As you know, our younger 2 children have Sensory Processing Disorder, but the picture in the middle might surprise you. Yes, that’s me. After almost 3 years of “maybe this,” “maybe that,” and a definite misdiagnosis everything has finally come together. I have Sensory Processing Disorder. Knowing what I know about it and all I’ve learned through being advocates for our kids it all makes sense – including the “maybes” and the misdiagnosis. I will elaborate.
I’ve always been “different,” and have problems with certain social situations – particularly physical interaction like hugging. I WILL hug people, but wow does it make me uncomfortable! I also feel easily overwhelmed in crowded places. Many times I refuse to go altogether if I know it will be crowded. I get upset stomachs when I’m in crowded places and often have panic attacks because I “feel like there is no air.” It’s really hard to explain! I just know it’s not “normal.” I have low self esteem, obsessive quirks, trouble focusing, a short fuse, etc. These are just a few examples to introduce you to my journey.
You know I have Fibromyalgia, which has a common bond with SPD in that the body processes signals incorrectly. So, it makes sense that my sensory integration isn’t quite normal either!
3 years ago I started seeking help for answers because I was having a hard time being the caregiver during my husband’s cancer treatment for him and all 3 kids (one of which was a newborn at the time). My obsessive behaviors got really intense, which is when possible diagnosis 1 came about: Obsessive Compulsive Disorder. I was told I “probably” have a mild case of OCD and the anti-depressants I take for my Fibro should help.
Diagnosis #2 was “possible” ADD. I am a wreck when it comes to focusing, and it started affecting our family more intensely during the rough times because I NEEDED to focus, and I couldn’t – unless I am obsessive about whatever it is. Then outside distractions make me want to scream. Seriously, I can’t describe my level of anxiety when I’m trying to focus on something, but something else is going on around me. Again, I was told I “probably” have mild ADD.
Then came Borderline Personality Disorder. You know what? I went with this. Sure, I don’t fit it to a “T,” but a lot of it described who I was in college. I was told that’s normal because you start to “fix yourself” at a certain point. After switching counselors due to a scheduling problem (a.k.a. He didn’t want to work in the mornings anymore. Maybe that should’ve been my clue he could be wrong!) my new counselor said there is no way I have Borderline Personality Disorder because you don’t just “fix yourself,” and if you’ve never gotten help you’d be in a bad spot – not in a better one.

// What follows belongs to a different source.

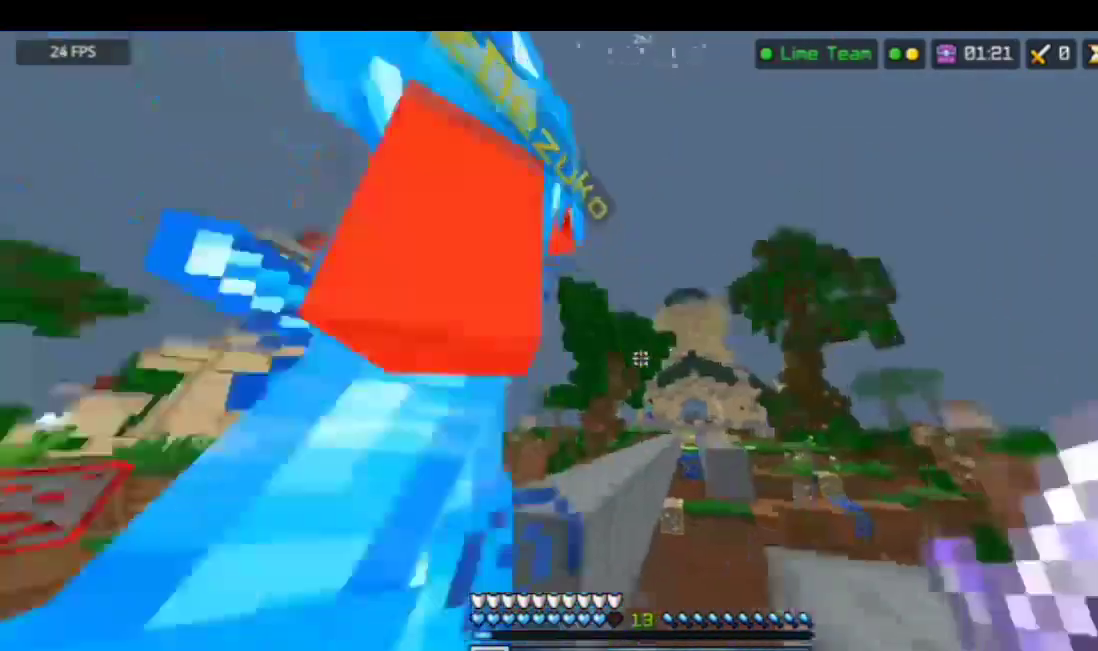
{"keys": [], "mouse": ["left"], "events": [[101, "a", "down"], [101, "mouse_left", "down"], [167, "mouse_left", "up"], [201, "mouse_left", "down"], [301, "mouse_left", "up"], [301, "w", "down"], [334, "mouse_left", "down"], [368, "a", "up"], [368, "w", "up"], [434, "mouse_left", "up"], [468, "mouse_left", "down"]]}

Of course, during all of this I’ve researched the relationships between the Personality Disorders and SPD because there does seem to be one. Now I know what it is – an adult who has lived their whole life with SPD and didn’t know often exhibits symptoms similar to personality disorders, but that’s not what it is. I remember reading a child with SPD that doesn’t get help may later develop something like Borderline Personality, but that’s not it at all. It’s just that they’ve developed depression, low self esteem, etc. from being confused and misunderstood their whole life! Before I knew that, though, I remember BEGGING Joey to get Aurora help right away because “she is so much like I was as a child I don’t want her to be like me as an adult.” That was hard for me to type and makes me teary eyed, but it’s exactly what I was feeling. My feelings make sense, though, because I was right! If she didn’t get help she could develop some of the things that make things harder for me because we have the same disorder! I praise God I went with my instincts and got her help!
I’m not without hope, though, and I never have been – not for myself or our children. God is so good to us. Now that I have an answer I know how to better help myself as well! It’s a journey I can now share with my awesome sensory children, and as I learn about them I will also learn more about me.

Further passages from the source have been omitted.